The political specter of socialism disturbs not only the Democratic Party. Republicans and the right-wing media have embarked upon a holy crusade to exorcise socialism. Few figures or parties opposing the current status quo have not been branded as socialists. Among these oppositional figures we find Elizabeth Warren (D-MA), a liberal Democrat who all of a sudden finds herself categorized as socialist. It’s an ideological label for which she is far from prepared, a label that fits her like an oversize hat.

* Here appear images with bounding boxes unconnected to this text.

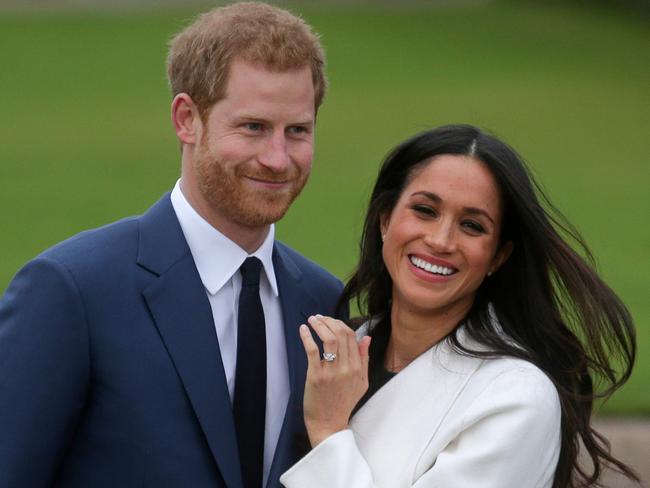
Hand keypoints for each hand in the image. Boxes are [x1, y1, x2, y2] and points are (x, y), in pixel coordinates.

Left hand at [299, 315, 370, 446]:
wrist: (329, 424)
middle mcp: (346, 368)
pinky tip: (303, 330)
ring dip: (319, 325)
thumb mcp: (361, 382)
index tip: (330, 321)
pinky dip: (307, 337)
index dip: (340, 324)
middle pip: (340, 334)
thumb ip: (364, 359)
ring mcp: (331, 372)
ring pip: (328, 339)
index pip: (351, 336)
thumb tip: (366, 337)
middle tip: (319, 317)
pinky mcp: (316, 376)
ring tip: (311, 319)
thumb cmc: (344, 402)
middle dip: (329, 321)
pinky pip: (312, 350)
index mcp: (357, 368)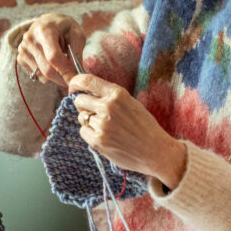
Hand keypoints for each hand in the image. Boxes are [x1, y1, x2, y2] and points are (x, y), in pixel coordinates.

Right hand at [17, 13, 85, 88]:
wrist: (49, 22)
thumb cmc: (65, 28)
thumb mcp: (77, 35)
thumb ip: (76, 53)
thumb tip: (76, 74)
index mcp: (44, 30)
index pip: (54, 57)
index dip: (66, 71)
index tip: (76, 79)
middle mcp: (30, 39)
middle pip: (46, 68)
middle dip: (62, 78)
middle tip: (73, 80)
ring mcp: (23, 49)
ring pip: (41, 75)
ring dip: (56, 76)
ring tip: (63, 65)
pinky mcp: (20, 57)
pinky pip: (36, 75)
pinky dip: (47, 75)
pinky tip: (51, 63)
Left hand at [68, 74, 186, 188]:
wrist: (155, 151)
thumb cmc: (145, 127)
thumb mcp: (131, 103)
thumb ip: (111, 96)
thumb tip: (87, 92)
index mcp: (118, 94)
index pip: (86, 80)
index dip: (75, 83)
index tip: (74, 88)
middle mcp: (108, 106)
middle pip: (79, 100)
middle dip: (83, 106)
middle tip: (95, 113)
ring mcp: (102, 124)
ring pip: (82, 117)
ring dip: (90, 122)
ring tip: (107, 128)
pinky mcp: (98, 140)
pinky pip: (83, 132)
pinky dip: (91, 134)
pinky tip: (106, 137)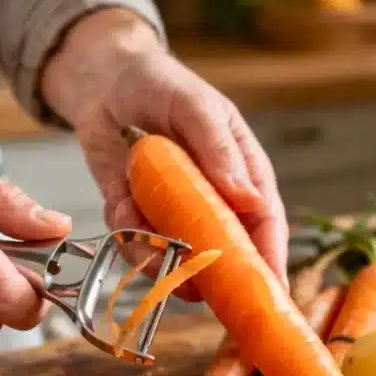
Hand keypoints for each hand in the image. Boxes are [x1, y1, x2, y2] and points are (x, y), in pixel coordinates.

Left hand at [42, 9, 287, 299]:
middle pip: (224, 254)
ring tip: (147, 234)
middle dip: (212, 275)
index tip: (270, 293)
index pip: (265, 225)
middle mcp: (212, 204)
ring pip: (175, 258)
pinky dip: (126, 234)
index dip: (269, 261)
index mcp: (243, 176)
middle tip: (201, 290)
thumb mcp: (197, 107)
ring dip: (160, 257)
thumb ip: (220, 151)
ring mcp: (173, 215)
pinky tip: (122, 203)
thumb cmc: (164, 85)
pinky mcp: (134, 217)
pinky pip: (133, 242)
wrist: (106, 82)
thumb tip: (251, 199)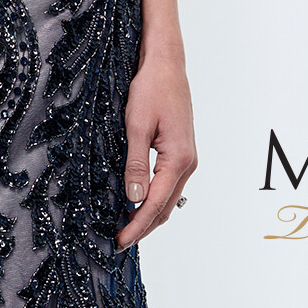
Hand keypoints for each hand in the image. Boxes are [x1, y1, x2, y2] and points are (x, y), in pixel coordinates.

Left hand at [116, 43, 196, 248]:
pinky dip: (154, 199)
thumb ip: (136, 165)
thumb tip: (133, 199)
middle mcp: (188, 162)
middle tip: (120, 241)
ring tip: (126, 228)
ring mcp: (186, 158)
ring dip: (149, 214)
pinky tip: (137, 202)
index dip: (137, 225)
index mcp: (179, 159)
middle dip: (143, 226)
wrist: (165, 65)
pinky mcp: (180, 151)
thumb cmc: (152, 89)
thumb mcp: (136, 127)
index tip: (120, 241)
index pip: (156, 203)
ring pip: (168, 197)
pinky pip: (168, 184)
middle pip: (166, 206)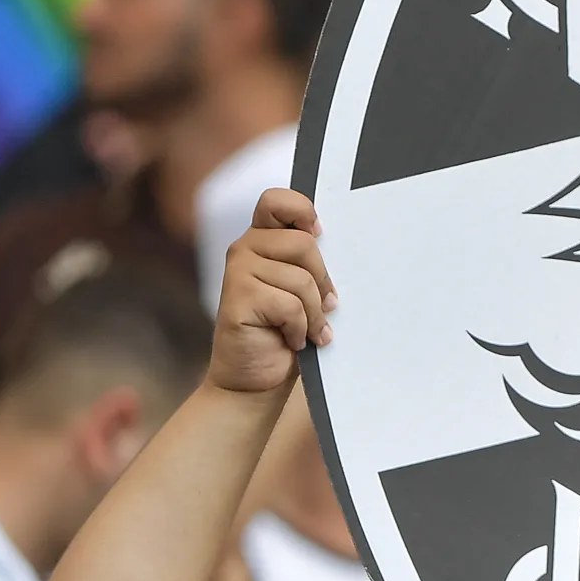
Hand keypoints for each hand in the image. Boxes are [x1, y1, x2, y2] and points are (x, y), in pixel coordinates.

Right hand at [211, 189, 333, 394]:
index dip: (301, 209)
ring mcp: (237, 273)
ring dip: (313, 313)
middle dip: (322, 282)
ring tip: (307, 331)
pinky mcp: (237, 300)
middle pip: (304, 244)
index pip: (276, 201)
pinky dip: (301, 329)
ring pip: (301, 280)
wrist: (256, 379)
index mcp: (263, 241)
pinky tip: (292, 340)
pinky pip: (289, 306)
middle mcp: (245, 249)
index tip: (319, 232)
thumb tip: (342, 252)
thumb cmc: (285, 333)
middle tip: (324, 308)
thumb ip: (309, 266)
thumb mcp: (303, 293)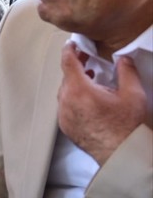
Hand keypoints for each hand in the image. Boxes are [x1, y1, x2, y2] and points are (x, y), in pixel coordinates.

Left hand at [58, 44, 149, 165]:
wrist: (120, 153)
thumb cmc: (126, 125)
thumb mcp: (133, 94)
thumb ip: (126, 71)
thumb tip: (122, 58)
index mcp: (79, 90)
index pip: (68, 63)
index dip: (69, 50)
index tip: (71, 44)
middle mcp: (66, 102)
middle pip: (66, 78)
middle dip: (75, 67)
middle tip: (87, 60)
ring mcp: (63, 115)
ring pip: (64, 92)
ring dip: (75, 83)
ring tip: (90, 78)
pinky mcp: (65, 126)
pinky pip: (65, 106)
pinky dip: (73, 98)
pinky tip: (87, 99)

Warren’s capital sin, in the cross-eyed view of the far right, is her most recent attempt to ameliorate capitalism via the Accountable Capitalism Act. Among other things, this would require big companies to recognize obligations to society. The problem with Senator Warren’s position is not that all her intentions are bad, but that her thinking ignores the fact that the social problems of American society are not due to a simple malfunction of the market but rather to the very essence of the market functions.
Candidly, or perhaps, defensively, in a video interview with John Harwood, Warren promptly reassured viewers that “Of course I am a capitalist, come on!”
You shouldn’t worry much Senator Warren, we always knew you were a capitalist. The constant of her 13 years in congress is that Elizabeth Warren has always seen the failures of capitalism as simple distortions in need of timely reform. Ironically, she seems to see the Democratic Party as an entity that does not need to be reformed, but rather as a well-functioning apparatus that for unknown reasons is not part of capitalism nor of its ideological political machinery. In contrast to Ocasio-Cortez’s practice that can be described as “from the masses, to the masses,”Warren’s political practice seems to reflect a deep-seated belief that a group of enlightened elites should change the course of history.
Unleashing a demon?
In a recent article in Fox News, Newt Gingrich catastrophically announced that “Democrats have no idea what demons they are unleashing.” His article is mostly aimed against Alexandria Ocasio-Cortez, the most recent public ‘demon’ of American socialism. In contrast to Gingrich’s assertion, Ocasio-Cortez appears to be well-aware of the nature and direction of her political practice. She shows that parliamentarianism is a politically alive form in the functioning of American democracy. She also demonstrates that parliamentary participation — particularly when combined with more advanced forms of struggle — can becomes a useful and indispensable tool used by the masses to press for higher and more egalitarian forms of socio-economic organization.
Enrique Quintero is a member of the WIP Publishing Committee.